Histopathology: The tissue phase of the ulcer is non-specific, necrosis extends to the dermis, and there is acute or chronic inflammatory infiltration, vasodilation, endothelial cell hyperplasia, and reactive hyperplasia of the epidermis at the edge of the ulcer. It can be diagnosed according to the painful ulcer at the sneak edge and the yellow pus with odor. Histopathology is mainly necrotizing vasculitis, small vessel lumen occlusion, thrombosis, infiltration of inflammatory cells in the wall and degeneration and necrosis, followed by skin ulcers and necrosis.
Diagnosis
Melerney gangrene diagnosis and identification
According to the progressive necrotizing ulcer produced after surgery or trauma, and through the secretion culture, the pathogenic bacteria can be isolated to confirm the diagnosis.
The disease needs to be differentiated from gangrenous pyoderma, venous or arteriosclerotic ulcers and ulcers caused by allergic vasculitis.

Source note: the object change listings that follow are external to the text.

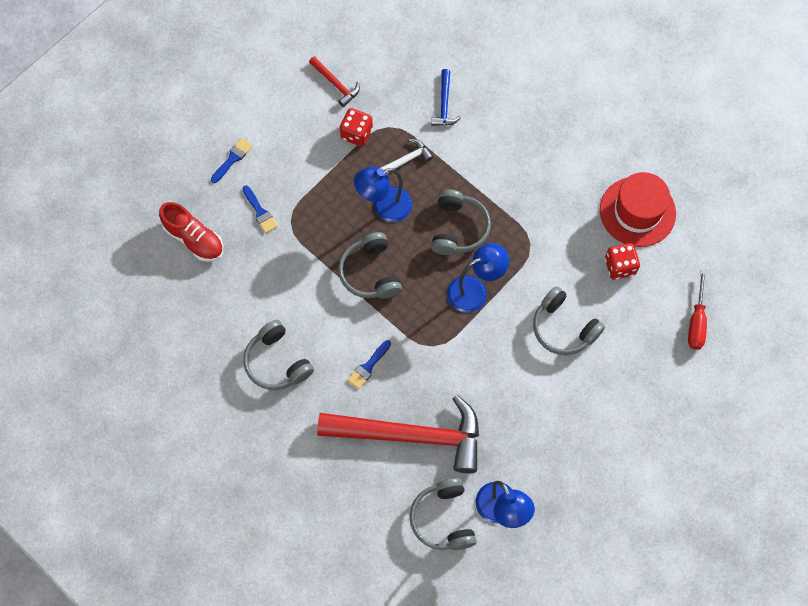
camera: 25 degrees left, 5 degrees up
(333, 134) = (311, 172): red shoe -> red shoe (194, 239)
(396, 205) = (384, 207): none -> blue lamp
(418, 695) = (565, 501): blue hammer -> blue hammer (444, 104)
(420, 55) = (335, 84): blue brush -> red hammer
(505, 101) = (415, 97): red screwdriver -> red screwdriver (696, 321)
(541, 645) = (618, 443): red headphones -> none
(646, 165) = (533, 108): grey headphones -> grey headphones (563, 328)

Gangrenous pyoderma is characterized by destructive necrotizing, non-infectious skin ulcers, and clinically, sputum-like nodules, pustules, or hemorrhagic bullae. In the case of early nodular erythema or pustules, the disease can be attributed to vasculitis. The tender erythema of the nodule is red at first, and then becomes blue in the center, eventually forming an ulcer. One or more vesicular pustules, similar to acne, folliculitis, transient acantholytic dermatosis or herpes-like dermatitis. Both skin lesions can occur at the same time, and can also change each other. Skin lesions can occur in normal skin or areas of the original skin disease. Painful ulcers on the stalk edge and oozing yellowish green pus with malodor have diagnostic value. Oral high-dose corticosteroids are given once a diagnosis is made.